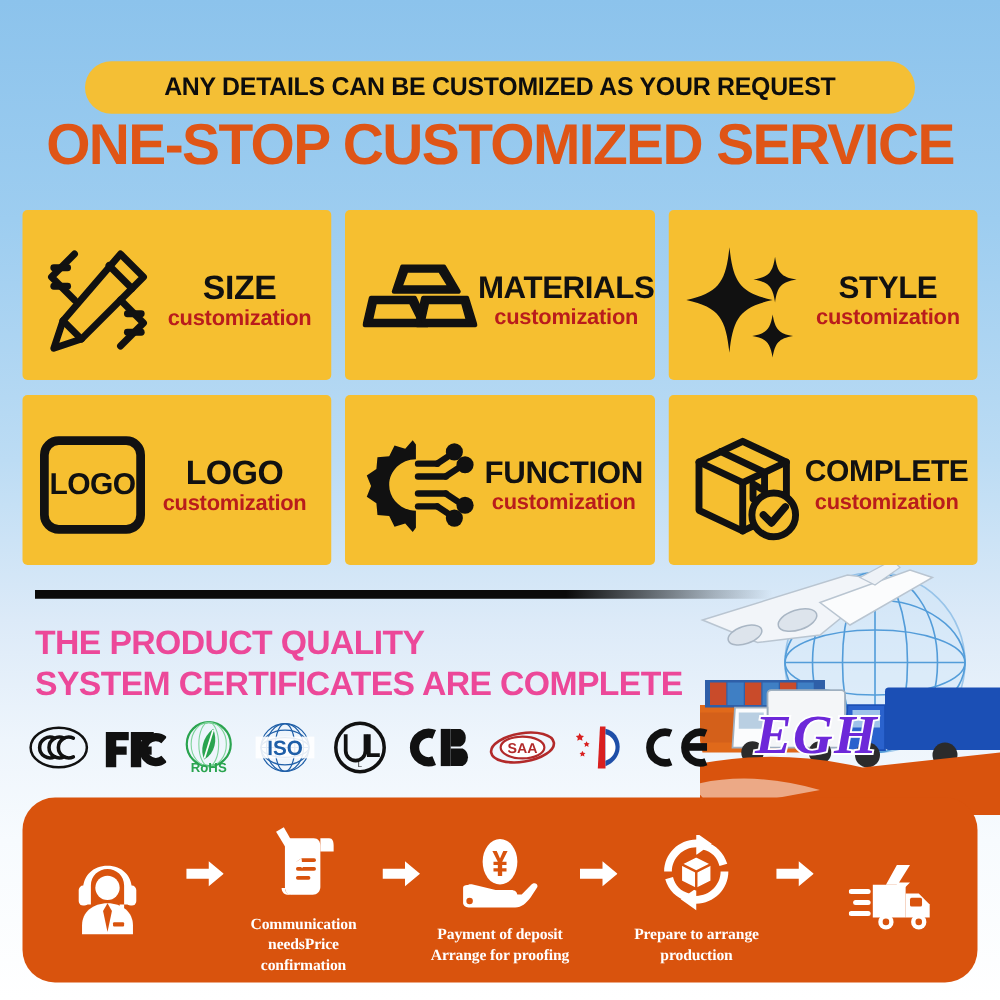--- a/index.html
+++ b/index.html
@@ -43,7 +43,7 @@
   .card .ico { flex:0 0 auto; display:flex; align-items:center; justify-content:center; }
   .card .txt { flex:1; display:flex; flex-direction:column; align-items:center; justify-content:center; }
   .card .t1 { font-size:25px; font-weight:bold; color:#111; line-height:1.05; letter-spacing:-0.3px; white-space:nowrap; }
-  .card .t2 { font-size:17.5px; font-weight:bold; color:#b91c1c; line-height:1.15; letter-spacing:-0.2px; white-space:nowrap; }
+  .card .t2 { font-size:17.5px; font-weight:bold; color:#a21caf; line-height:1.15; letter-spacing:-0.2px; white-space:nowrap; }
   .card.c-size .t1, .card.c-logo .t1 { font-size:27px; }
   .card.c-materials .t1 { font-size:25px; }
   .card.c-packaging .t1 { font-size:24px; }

|---|

__Aim of the task__.
Write out exactly the lines from the one with "font-size:17.5px; font-weight:bold; color:#a21caf;" through the end of the records above, both ends included, and leave out all other lines.

__Response__.
+  .card .t2 { font-size:17.5px; font-weight:bold; color:#a21caf; line-height:1.15; letter-spacing:-0.2px; white-space:nowrap; }
   .card.c-size .t1, .card.c-logo .t1 { font-size:27px; }
   .card.c-materials .t1 { font-size:25px; }
   .card.c-packaging .t1 { font-size:24px; }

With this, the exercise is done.